As a member of the world’s most privileged demographic, that is, White Western Upper Middle Class Women, there is sort of a visible “Matriarchy” of players, who upon meeting me, presume that I come offering affirmations of popular Leftist Rhetoric, to include obedience to thought crime prevention, and of course, medical diktats.
When it turns out that not only am I not wealthy at all anymore but even though clearly well-educated, informed, and articulate, but not on board with the affirmations and obedience, then the first order of business would appear to be protect the men from this woman. That would be me.
Of course, the notion that I actually wish to steal any of these pussy-whipped men who check their balls in and out of their wives’ purses each day “for their own good” is its own idiocy. I just like hanging out, smoking cigars, and remembering the good old days when men were men, and otherwise not rigorously obedient to whatever their wives learned on television, in magazines and advertising circulars, at their ladies’ clubs, and in the doctor’s office.
I also won’t stand for male-bashing, husband-bashing, son-bashing, or any other “good-natured” or outright batshit “chiding,” complaining, whining, and castrating language. These are adult men not children that these women are talking about! This is not to say I would trust these women around male children.
Everyone wants to inspire me to be an “independent” go-getter and otherwise bust some balls, etc., in order to survive. Why? What do I win? The admiration of these women? Why would I want that?

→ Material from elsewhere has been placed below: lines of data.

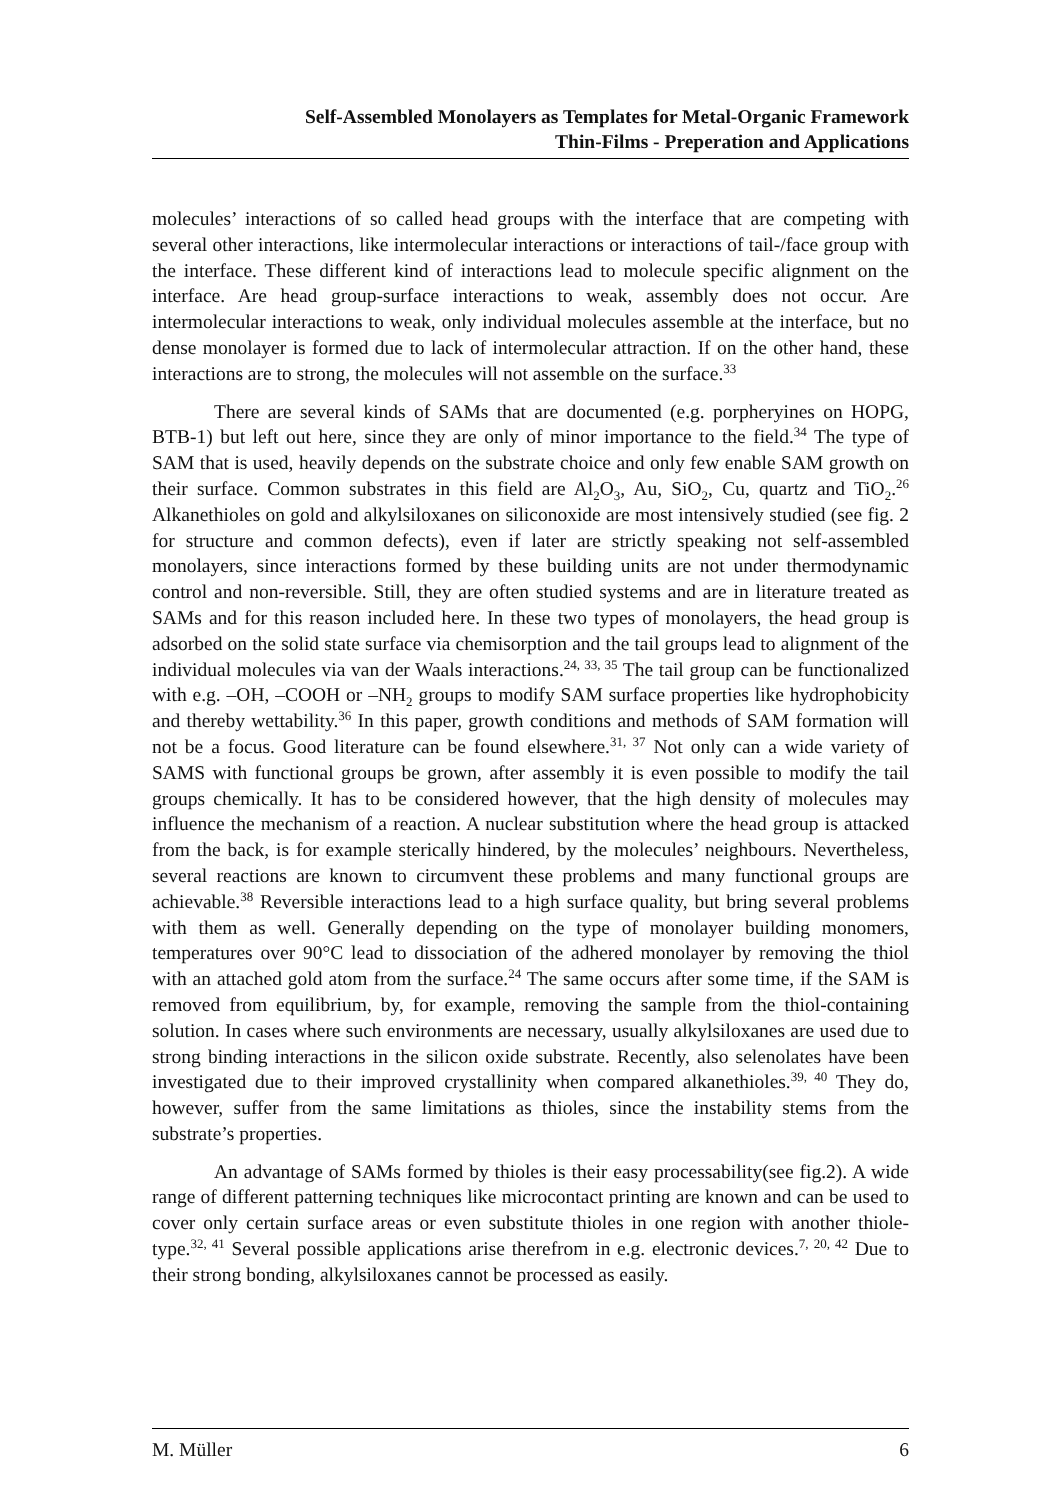Self-Assembled Monolayers as Templates for Metal-Organic Framework
Thin-Films - Preperation and Applications
molecules’ interactions of so called head groups with the interface that are competing with several other interactions, like intermolecular interactions or interactions of tail-/face group with the interface. These different kind of interactions lead to molecule specific alignment on the interface. Are head group-surface interactions to weak, assembly does not occur. Are intermolecular interactions to weak, only individual molecules assemble at the interface, but no dense monolayer is formed due to lack of intermolecular attraction. If on the other hand, these interactions are to strong, the molecules will not assemble on the surface.<sup>33</sup>
There are several kinds of SAMs that are documented (e.g. porpheryines on HOPG, BTB-1) but left out here, since they are only of minor importance to the field.<sup>34</sup> The type of SAM that is used, heavily depends on the substrate choice and only few enable SAM growth on their surface. Common substrates in this field are Al<sub>2</sub>O<sub>3</sub>, Au, SiO<sub>2</sub>, Cu, quartz and TiO<sub>2</sub>.<sup>26</sup> Alkanethioles on gold and alkylsiloxanes on siliconoxide are most intensively studied (see fig. 2 for structure and common defects), even if later are strictly speaking not self-assembled monolayers, since interactions formed by these building units are not under thermodynamic control and non-reversible. Still, they are often studied systems and are in literature treated as SAMs and for this reason included here. In these two types of monolayers, the head group is adsorbed on the solid state surface via chemisorption and the tail groups lead to alignment of the individual molecules via van der Waals interactions.<sup>24, 33, 35</sup> The tail group can be functionalized with e.g. –OH, –COOH or –NH<sub>2</sub> groups to modify SAM surface properties like hydrophobicity and thereby wettability.<sup>36</sup> In this paper, growth conditions and methods of SAM formation will not be a focus. Good literature can be found elsewhere.<sup>31, 37</sup> Not only can a wide variety of SAMS with functional groups be grown, after assembly it is even possible to modify the tail groups chemically. It has to be considered however, that the high density of molecules may influence the mechanism of a reaction. A nuclear substitution where the head group is attacked from the back, is for example sterically hindered, by the molecules’ neighbours. Nevertheless, several reactions are known to circumvent these problems and many functional groups are achievable.<sup>38</sup> Reversible interactions lead to a high surface quality, but bring several problems with them as well. Generally depending on the type of monolayer building monomers, temperatures over 90°C lead to dissociation of the adhered monolayer by removing the thiol with an attached gold atom from the surface.<sup>24</sup> The same occurs after some time, if the SAM is removed from equilibrium, by, for example, removing the sample from the thiol-containing solution. In cases where such environments are necessary, usually alkylsiloxanes are used due to strong binding interactions in the silicon oxide substrate. Recently, also selenolates have been investigated due to their improved crystallinity when compared alkanethioles.<sup>39, 40</sup> They do, however, suffer from the same limitations as thioles, since the instability stems from the substrate’s properties.
An advantage of SAMs formed by thioles is their easy processability(see fig.2). A wide range of different patterning techniques like microcontact printing are known and can be used to cover only certain surface areas or even substitute thioles in one region with another thiole-type.<sup>32, 41</sup> Several possible applications arise therefrom in e.g. electronic devices.<sup>7, 20, 42</sup> Due to their strong bonding, alkylsiloxanes cannot be processed as easily.
M. Müller 6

Other women expect me to help them feel better about the world. I don’t even know what could possibly be a safe subject. It is pathetic when it turns out that the safest subject is my victimization in Venezuela, which of course is a topic well out of bounds of their life experiences, and is traumatizing to me to even talk about, but, at least I don’t appear to be “wonder woman” or otherwise “empowered” when I recount these horrible things. If I am traumatized and even well up with tears then it becomes obvious that I haven’t arrived within these womens’ lives for purposes of being an affirmation-repeater or someone from whom they can extract energy for whatever “cause” they may have in mind.
For example, I’m not going to be their proxy in terms of lecturing their husbands. I’m not going to go take on city hall such as to make their communities better given all the “great advice” they have given me in which to do so. I’m not going to come over to their homes and give them computer and internet lessons for the benefit of a glass of iced tea or something. I’ve got nothing that they want.
Therefore, after they get tired of inviting me to social events where I don’t attend, and otherwise forget about me, they won’t notice that their missing husbands smell like cigars after they come to visit me. We just sit and talk. I try to reassure them that they are good guys. This job pays me nothing. I don’t even get sex out of it. It’s about the stupidest job that there is, but, at least it feels good for me to do it. At least until I get tarred and feathered and otherwise run out of town by these harpies.